# LR parser
LR parser is a bottom-up parser that can parse context-free languages in linear time,
i.e. it reads input tokens, contatenates them into AST nodes in hope to build tree at the end.
This notebook contains an implementation of LR(0) parser according to the Dragon Book.
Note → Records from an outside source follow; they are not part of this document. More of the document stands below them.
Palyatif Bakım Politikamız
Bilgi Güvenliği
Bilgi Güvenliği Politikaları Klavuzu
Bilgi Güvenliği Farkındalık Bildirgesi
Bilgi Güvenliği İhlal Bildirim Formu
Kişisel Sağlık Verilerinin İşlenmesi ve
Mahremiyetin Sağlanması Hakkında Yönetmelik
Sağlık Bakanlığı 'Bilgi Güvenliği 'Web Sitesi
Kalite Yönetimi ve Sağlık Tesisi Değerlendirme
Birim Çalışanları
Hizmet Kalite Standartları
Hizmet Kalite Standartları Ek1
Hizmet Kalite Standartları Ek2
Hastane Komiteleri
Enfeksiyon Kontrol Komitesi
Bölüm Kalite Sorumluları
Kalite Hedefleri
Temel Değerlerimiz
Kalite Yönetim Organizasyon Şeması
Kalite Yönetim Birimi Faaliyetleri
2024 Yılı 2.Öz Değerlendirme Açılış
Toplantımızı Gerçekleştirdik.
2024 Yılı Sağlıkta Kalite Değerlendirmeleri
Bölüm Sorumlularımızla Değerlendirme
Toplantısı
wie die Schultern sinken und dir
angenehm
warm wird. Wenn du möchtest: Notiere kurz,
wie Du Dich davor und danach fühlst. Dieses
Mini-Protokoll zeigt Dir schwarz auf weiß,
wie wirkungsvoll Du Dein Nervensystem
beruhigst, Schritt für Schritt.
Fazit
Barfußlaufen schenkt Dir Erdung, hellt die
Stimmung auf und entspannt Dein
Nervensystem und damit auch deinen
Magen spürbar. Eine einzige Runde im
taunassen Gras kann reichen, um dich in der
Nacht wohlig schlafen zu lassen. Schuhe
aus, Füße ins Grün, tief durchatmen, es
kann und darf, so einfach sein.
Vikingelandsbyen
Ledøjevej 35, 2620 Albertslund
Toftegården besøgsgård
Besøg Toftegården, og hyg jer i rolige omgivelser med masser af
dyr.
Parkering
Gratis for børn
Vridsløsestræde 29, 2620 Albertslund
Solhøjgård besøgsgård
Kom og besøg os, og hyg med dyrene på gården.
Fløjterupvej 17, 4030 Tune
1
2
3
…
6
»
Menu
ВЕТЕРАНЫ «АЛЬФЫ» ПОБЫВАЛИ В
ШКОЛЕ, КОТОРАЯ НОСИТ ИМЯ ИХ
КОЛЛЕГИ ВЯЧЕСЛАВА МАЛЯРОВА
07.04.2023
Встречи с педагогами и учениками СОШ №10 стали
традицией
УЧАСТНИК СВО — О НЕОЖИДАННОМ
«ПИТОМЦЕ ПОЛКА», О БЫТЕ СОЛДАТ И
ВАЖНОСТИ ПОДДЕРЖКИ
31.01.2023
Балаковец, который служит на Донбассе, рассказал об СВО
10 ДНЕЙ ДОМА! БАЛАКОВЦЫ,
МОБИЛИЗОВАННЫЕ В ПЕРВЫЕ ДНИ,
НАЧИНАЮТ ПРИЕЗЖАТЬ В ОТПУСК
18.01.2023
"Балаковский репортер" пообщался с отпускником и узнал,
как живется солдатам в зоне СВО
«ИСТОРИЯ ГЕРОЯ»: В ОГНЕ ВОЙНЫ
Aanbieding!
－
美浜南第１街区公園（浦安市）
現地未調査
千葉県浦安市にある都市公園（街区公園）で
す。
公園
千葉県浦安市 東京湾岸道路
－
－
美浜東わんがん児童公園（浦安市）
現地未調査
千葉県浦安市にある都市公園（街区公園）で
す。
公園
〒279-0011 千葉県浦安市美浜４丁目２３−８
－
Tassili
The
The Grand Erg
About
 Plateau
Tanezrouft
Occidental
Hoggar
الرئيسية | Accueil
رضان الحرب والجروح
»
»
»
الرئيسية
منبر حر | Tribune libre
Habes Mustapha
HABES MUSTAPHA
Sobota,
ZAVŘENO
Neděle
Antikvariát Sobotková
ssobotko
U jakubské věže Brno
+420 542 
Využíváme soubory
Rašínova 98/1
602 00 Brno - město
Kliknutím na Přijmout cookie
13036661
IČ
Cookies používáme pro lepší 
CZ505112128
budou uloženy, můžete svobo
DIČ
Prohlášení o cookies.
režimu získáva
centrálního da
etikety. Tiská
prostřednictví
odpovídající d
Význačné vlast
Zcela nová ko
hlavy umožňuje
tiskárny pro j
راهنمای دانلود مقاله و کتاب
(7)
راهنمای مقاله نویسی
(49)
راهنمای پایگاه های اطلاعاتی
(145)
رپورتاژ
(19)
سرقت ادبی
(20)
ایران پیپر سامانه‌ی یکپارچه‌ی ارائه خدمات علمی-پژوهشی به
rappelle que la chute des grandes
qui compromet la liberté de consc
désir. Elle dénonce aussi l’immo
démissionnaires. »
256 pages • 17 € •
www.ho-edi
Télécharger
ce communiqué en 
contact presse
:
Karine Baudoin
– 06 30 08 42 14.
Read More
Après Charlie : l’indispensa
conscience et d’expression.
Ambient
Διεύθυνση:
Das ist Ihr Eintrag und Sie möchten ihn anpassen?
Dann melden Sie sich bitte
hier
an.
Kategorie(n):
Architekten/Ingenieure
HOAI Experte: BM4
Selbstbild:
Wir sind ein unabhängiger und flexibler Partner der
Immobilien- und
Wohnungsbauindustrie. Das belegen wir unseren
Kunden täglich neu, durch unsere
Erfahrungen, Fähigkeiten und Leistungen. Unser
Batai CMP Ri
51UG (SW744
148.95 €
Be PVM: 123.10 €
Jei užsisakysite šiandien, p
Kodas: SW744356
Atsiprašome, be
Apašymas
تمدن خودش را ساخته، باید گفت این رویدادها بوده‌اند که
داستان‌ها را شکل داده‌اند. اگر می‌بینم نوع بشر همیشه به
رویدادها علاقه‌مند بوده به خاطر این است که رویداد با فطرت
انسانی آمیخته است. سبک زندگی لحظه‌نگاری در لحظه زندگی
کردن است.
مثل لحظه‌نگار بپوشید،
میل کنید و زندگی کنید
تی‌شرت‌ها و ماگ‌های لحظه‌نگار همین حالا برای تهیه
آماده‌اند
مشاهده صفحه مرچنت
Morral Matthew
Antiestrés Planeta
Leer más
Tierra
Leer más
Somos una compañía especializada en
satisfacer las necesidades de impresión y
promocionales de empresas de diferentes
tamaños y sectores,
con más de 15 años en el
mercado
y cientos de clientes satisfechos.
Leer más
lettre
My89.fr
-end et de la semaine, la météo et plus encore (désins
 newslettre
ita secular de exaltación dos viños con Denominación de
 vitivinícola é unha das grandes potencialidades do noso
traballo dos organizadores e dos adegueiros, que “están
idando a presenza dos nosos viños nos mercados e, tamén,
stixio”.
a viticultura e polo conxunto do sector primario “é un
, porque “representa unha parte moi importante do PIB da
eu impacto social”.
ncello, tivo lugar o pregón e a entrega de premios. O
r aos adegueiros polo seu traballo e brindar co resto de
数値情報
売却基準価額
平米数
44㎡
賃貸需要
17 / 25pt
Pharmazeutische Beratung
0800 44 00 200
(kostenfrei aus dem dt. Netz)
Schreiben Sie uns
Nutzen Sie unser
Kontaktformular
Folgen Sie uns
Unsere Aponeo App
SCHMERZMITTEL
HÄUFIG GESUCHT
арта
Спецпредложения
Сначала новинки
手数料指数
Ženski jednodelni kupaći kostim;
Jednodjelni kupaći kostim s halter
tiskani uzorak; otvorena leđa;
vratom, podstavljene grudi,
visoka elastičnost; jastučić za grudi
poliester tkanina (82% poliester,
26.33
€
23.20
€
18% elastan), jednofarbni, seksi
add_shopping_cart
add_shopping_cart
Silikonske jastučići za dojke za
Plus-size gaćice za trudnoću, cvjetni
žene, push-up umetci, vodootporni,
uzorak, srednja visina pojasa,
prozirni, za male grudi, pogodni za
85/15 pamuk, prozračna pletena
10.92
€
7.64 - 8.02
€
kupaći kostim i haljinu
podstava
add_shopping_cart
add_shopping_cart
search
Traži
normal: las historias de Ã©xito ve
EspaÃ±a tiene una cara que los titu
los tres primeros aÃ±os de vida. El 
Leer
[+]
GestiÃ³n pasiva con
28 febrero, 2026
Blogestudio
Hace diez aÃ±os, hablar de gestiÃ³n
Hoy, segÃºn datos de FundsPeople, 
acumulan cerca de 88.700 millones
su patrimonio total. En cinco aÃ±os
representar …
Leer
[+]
### Source context-free grammar
I use this CFG as example(I took it from [wikipedia](https://en.wikipedia.org/wiki/LR_parser#Additional_example_1+1)):

In [1]:
grammar_source = """
    E → E * B
    E → E + B
    E → B
    B → 0
    B → 1
"""

This context-free grammar desribes context-free language that contains these sentences/words:
    
    0, 1, 0*1, 1+0, 1*1, 0+0, 1+1*1, 1+0*0+1+0*0*0*1
It is ok to change the `grammar_source` to another grammar: the code will handle it correctly.

### Parse rules

In [2]:
def parse_rules(source):
    rules = []
    for rule in source.strip().split("\n"):
        variable, body = rule.strip().split(" → ")
        rules.append((variable, tuple(body.split(" "))))
    return rules
rules = parse_rules(grammar_source)
print("\n".join(f"{variable} → {' '.join(body)}" for variable, body in rules))

E → E * B
E → E + B
E → B
B → 0
B → 1


### Derive variables, terminals, start symbol from rules
Mathematically speaking we [should](https://en.wikipedia.org/wiki/Context-free_grammar#Formal_definitions) specify variables, terminals, rules and start symbol in order to call it a grammar,
but I too lazy for that. So instead I wrote a function `derive_symbols()` to derive all these things from rules.

In [3]:
def derive_symbols(rules):
    symbols = set()
    for variable, body in rules:
        symbols.add(variable)
        symbols.update(set(body))
    variables = {variable for variable, body in rules}
    terminals = symbols - variables
    start = rules[0][0]
    return variables, terminals, start
variables, terminals, start = derive_symbols(rules)
print(f"{variables=}\n{terminals=}\n{start=}")

variables={'E', 'B'}
terminals={'0', '*', '+', '1'}
start='E'


On second thought I am too lazy to bring all four variables(variables, terminals, rules, start) everywhere,
so it makes sence to implement the `Grammar` class according to its [mathematical definition](https://en.wikipedia.org/wiki/Context-free_grammar#Formal_definitions).

In [4]:
import dataclasses
@dataclasses.dataclass(frozen=True)
class Grammar:
    variables: set[str]
    terminals: set[str]
    rules: list[(str, tuple[str])]
    start: str
        
    def __str__(self):
        s = "start symbol: " + self.start + "\n"
        s += "variables: " + ", ".join(map(str, self.variables)) + "\n"
        s += "terminals: " + ", ".join(map(repr, self.terminals)) + "\n"
        rules = [f"{var} → {' '.join(body)}" for var, body in self.rules]
        return s + "rules:\t" + "\n\t".join(rules) + "\n"
    
    def __hash__(self):
        return id(self)
grammar = Grammar(variables, terminals, rules, start)
print(grammar)

start symbol: E
variables: E, B
terminals: '0', '*', '+', '1'
rules:	E → E * B
	E → E + B
	E → B
	B → 0
	B → 1